Dougall married Harriet Catherine Wagner, daughter of J. S. Wagner of Christchurch, on 1 July 1886 at St John the Baptist Church. They had two sons and three daughters: Leslie Arthur (born 1887), Margaret Evelyn (born 1889), Stella Phoebe (born 1891), Walter Keith (born 1895), and Helen Edith (born 1902). His second son, Walter, was killed in action in France on 15 September 1916.

On 3 April 1902, Dougall bought the family home off Walter Sheppard in 83 Clyde Road in what is now known as the suburb of Ilam, but what was known as Waimairi at the time. Dougall appears to have also named the house "Waimairi" some time before his death. Sheppard, the husband of Kate Sheppard, had retired and intended to return to England. At the time, the area was still rural and their 2 acre property had a boundary with the farm previously owned by Alfred Richard Creyke; decades later, the new campus of the University of Canterbury was built on Creyke's former land.

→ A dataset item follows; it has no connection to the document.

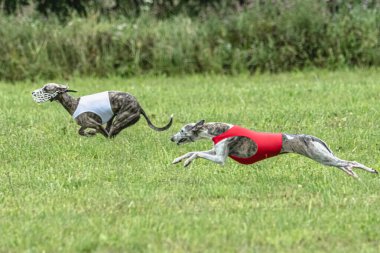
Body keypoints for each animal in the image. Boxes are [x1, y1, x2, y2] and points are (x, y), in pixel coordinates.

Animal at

Dougall died in Christchurch on 5 September 1934. He was buried at Waimairi Cemetery. The family home passed to his son Leslie, who sold the house in 1939.

The building was registered as a heritage building by Heritage New Zealand on 10 December 2010 with registration number 3659 classified as Category I listing. It was registered for its outstanding historical significance in relation to Sheppard, as much of the women's suffrage campaign was orchestrated from the house, and is today known as the Kate Sheppard House.